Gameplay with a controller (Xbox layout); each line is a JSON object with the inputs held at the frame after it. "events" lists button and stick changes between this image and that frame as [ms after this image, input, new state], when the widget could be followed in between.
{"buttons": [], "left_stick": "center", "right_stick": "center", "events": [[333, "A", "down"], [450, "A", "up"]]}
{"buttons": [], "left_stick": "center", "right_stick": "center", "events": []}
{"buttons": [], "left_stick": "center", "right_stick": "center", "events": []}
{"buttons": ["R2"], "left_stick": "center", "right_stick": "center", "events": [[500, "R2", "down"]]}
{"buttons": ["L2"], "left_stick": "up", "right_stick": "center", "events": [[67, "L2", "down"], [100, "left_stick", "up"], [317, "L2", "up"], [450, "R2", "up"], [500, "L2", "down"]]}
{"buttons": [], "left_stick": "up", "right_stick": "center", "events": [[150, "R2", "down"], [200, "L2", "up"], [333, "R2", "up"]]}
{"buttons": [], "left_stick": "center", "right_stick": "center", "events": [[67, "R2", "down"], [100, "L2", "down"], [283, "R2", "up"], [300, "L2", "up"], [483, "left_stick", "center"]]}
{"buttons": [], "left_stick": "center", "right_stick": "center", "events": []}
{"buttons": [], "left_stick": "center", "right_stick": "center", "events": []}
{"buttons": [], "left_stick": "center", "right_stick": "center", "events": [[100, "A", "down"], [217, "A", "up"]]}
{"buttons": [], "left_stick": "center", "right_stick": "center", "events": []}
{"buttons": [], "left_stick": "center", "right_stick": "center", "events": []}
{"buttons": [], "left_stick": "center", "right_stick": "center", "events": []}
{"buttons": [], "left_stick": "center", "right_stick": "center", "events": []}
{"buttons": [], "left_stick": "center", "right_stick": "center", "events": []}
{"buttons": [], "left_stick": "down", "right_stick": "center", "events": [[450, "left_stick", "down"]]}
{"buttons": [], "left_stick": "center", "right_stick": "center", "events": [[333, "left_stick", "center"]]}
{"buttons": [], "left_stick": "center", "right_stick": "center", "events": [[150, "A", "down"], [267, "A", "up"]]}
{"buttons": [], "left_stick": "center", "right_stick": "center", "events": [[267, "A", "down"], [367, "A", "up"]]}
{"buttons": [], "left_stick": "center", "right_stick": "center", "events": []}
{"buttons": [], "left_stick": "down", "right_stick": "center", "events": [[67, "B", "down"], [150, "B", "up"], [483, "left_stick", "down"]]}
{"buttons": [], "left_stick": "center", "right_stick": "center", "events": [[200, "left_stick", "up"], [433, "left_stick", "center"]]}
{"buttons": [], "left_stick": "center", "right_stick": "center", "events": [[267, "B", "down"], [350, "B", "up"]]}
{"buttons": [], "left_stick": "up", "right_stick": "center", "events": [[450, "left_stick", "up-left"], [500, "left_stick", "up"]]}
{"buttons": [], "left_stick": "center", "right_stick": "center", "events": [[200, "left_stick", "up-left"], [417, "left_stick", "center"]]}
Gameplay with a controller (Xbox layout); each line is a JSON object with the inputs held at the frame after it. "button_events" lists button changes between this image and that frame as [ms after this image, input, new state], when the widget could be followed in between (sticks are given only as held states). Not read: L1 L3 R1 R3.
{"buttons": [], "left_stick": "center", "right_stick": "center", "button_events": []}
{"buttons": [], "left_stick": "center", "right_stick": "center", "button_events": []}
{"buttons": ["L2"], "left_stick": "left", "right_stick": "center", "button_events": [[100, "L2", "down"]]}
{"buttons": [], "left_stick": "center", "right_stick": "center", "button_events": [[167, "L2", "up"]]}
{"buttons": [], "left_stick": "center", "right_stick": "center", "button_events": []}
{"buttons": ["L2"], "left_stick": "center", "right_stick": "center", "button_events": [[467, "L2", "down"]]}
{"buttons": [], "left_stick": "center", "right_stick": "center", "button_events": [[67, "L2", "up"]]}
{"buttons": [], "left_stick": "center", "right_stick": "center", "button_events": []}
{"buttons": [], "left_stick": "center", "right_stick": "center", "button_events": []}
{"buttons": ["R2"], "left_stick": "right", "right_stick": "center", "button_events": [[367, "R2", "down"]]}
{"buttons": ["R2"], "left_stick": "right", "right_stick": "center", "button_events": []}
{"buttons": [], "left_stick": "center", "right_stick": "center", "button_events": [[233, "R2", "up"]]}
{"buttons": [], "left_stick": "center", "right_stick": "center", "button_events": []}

+-------+

Give each line of the records above again, unchanged.

Gameplay with a controller (Xbox layout); each line is a JSON object with the inputs held at the frame after it. "events" lists button and stick changes between this image and that frame as [ms after this image, input, new state], when the widget could be followed in between.
{"buttons": [], "left_stick": "center", "right_stick": "center", "events": [[333, "A", "down"], [450, "A", "up"]]}
{"buttons": [], "left_stick": "center", "right_stick": "center", "events": []}
{"buttons": [], "left_stick": "center", "right_stick": "center", "events": []}
{"buttons": ["R2"], "left_stick": "center", "right_stick": "center", "events": [[500, "R2", "down"]]}
{"buttons": ["L2"], "left_stick": "up", "right_stick": "center", "events": [[67, "L2", "down"], [100, "left_stick", "up"], [317, "L2", "up"], [450, "R2", "up"], [500, "L2", "down"]]}
{"buttons": [], "left_stick": "up", "right_stick": "center", "events": [[150, "R2", "down"], [200, "L2", "up"], [333, "R2", "up"]]}
{"buttons": [], "left_stick": "center", "right_stick": "center", "events": [[67, "R2", "down"], [100, "L2", "down"], [283, "R2", "up"], [300, "L2", "up"], [483, "left_stick", "center"]]}
{"buttons": [], "left_stick": "center", "right_stick": "center", "events": []}
{"buttons": [], "left_stick": "center", "right_stick": "center", "events": []}
{"buttons": [], "left_stick": "center", "right_stick": "center", "events": [[100, "A", "down"], [217, "A", "up"]]}
{"buttons": [], "left_stick": "center", "right_stick": "center", "events": []}
{"buttons": [], "left_stick": "center", "right_stick": "center", "events": []}
{"buttons": [], "left_stick": "center", "right_stick": "center", "events": []}
{"buttons": [], "left_stick": "center", "right_stick": "center", "events": []}
{"buttons": [], "left_stick": "center", "right_stick": "center", "events": []}
{"buttons": [], "left_stick": "down", "right_stick": "center", "events": [[450, "left_stick", "down"]]}
{"buttons": [], "left_stick": "center", "right_stick": "center", "events": [[333, "left_stick", "center"]]}
{"buttons": [], "left_stick": "center", "right_stick": "center", "events": [[150, "A", "down"], [267, "A", "up"]]}
{"buttons": [], "left_stick": "center", "right_stick": "center", "events": [[267, "A", "down"], [367, "A", "up"]]}
{"buttons": [], "left_stick": "center", "right_stick": "center", "events": []}
{"buttons": [], "left_stick": "down", "right_stick": "center", "events": [[67, "B", "down"], [150, "B", "up"], [483, "left_stick", "down"]]}
{"buttons": [], "left_stick": "center", "right_stick": "center", "events": [[200, "left_stick", "up"], [433, "left_stick", "center"]]}
{"buttons": [], "left_stick": "center", "right_stick": "center", "events": [[267, "B", "down"], [350, "B", "up"]]}
{"buttons": [], "left_stick": "up", "right_stick": "center", "events": [[450, "left_stick", "up-left"], [500, "left_stick", "up"]]}
{"buttons": [], "left_stick": "center", "right_stick": "center", "events": [[200, "left_stick", "up-left"], [417, "left_stick", "center"]]}
Gameplay with a controller (Xbox layout); each line is a JSON object with the inputs held at the frame after it. "button_events" lists button changes between this image and that frame as [ms after this image, input, new state], when the widget could be followed in between (sticks are given only as held states). Not read: L1 L3 R1 R3.
{"buttons": [], "left_stick": "center", "right_stick": "center", "button_events": []}
{"buttons": [], "left_stick": "center", "right_stick": "center", "button_events": []}
{"buttons": ["L2"], "left_stick": "left", "right_stick": "center", "button_events": [[100, "L2", "down"]]}
{"buttons": [], "left_stick": "center", "right_stick": "center", "button_events": [[167, "L2", "up"]]}
{"buttons": [], "left_stick": "center", "right_stick": "center", "button_events": []}
{"buttons": ["L2"], "left_stick": "center", "right_stick": "center", "button_events": [[467, "L2", "down"]]}
{"buttons": [], "left_stick": "center", "right_stick": "center", "button_events": [[67, "L2", "up"]]}
{"buttons": [], "left_stick": "center", "right_stick": "center", "button_events": []}
{"buttons": [], "left_stick": "center", "right_stick": "center", "button_events": []}
{"buttons": ["R2"], "left_stick": "right", "right_stick": "center", "button_events": [[367, "R2", "down"]]}
{"buttons": ["R2"], "left_stick": "right", "right_stick": "center", "button_events": []}
{"buttons": [], "left_stick": "center", "right_stick": "center", "button_events": [[233, "R2", "up"]]}
{"buttons": [], "left_stick": "center", "right_stick": "center", "button_events": []}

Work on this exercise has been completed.